_What to do_:
Since only part of the material is needed, please repeat exactly the line that includes "# Build App based on following Frameworks" and every line after it, up to the last.

_Data extracts_:
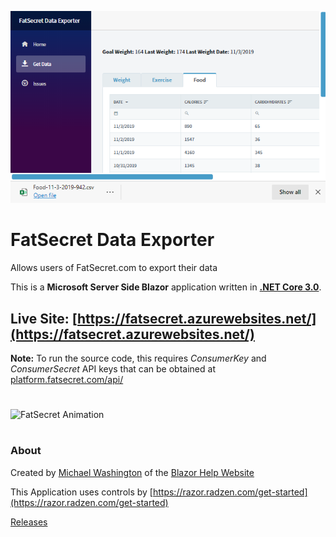 ![FatSecret Data Exporter](https://github.com/ADefWebserver/FatSecretDataExporter/blob/master/FatSecretScreenShot.png?raw=true "FatSecret Data Exporter")
# FatSecret Data Exporter
Allows users of FatSecret.com to export their data

This is a **Microsoft Server Side Blazor** application written in **[.NET Core 3.0](https://dotnet.microsoft.com/download/dotnet-core/3.0)**.

## **Live Site:** [https://fatsecret.azurewebsites.net/](https://fatsecret.azurewebsites.net/)

**Note:** To run the source code, this requires *ConsumerKey* and *ConsumerSecret* API keys that can be obtained at [platform.fatsecret.com/api/](https://platform.fatsecret.com/api/Default.aspx?screen=r)
#
![FatSecret Animation](https://github.com/ADefWebserver/FatSecretDataExporter/blob/master/FatSecret-1-small.gif?raw=true "FatSecret Animation")
#
### About
Created by [Michael Washington](https://twitter.com/ADefWebserver) of the [Blazor Help Website](https://BlazorHelpWebsite.com/)

This Application uses controls by [https://razor.radzen.com/get-started](https://razor.radzen.com/get-started)

[Releases](https://github.com/ADefWebserver/FatSecretDataExporter/releases/)
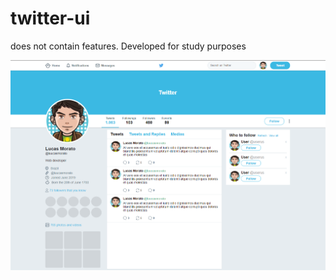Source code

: # twitter-ui
does not contain features. Developed for study purposes

![ui](https://github.com/luucasmorato/layout-twitter/blob/master/images/front.png)
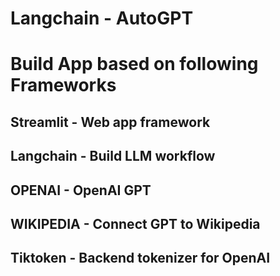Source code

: # Langchain - AutoGPT


# Build App based on following Frameworks
## Streamlit - Web app framework
## Langchain - Build LLM workflow
## OPENAI - OpenAI GPT
## WIKIPEDIA - Connect GPT to Wikipedia
## Tiktoken - Backend tokenizer for OpenAI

_Exercise answer_:
# Build App based on following Frameworks
## Streamlit - Web app framework
## Langchain - Build LLM workflow
## OPENAI - OpenAI GPT
## WIKIPEDIA - Connect GPT to Wikipedia
## Tiktoken - Backend tokenizer for OpenAI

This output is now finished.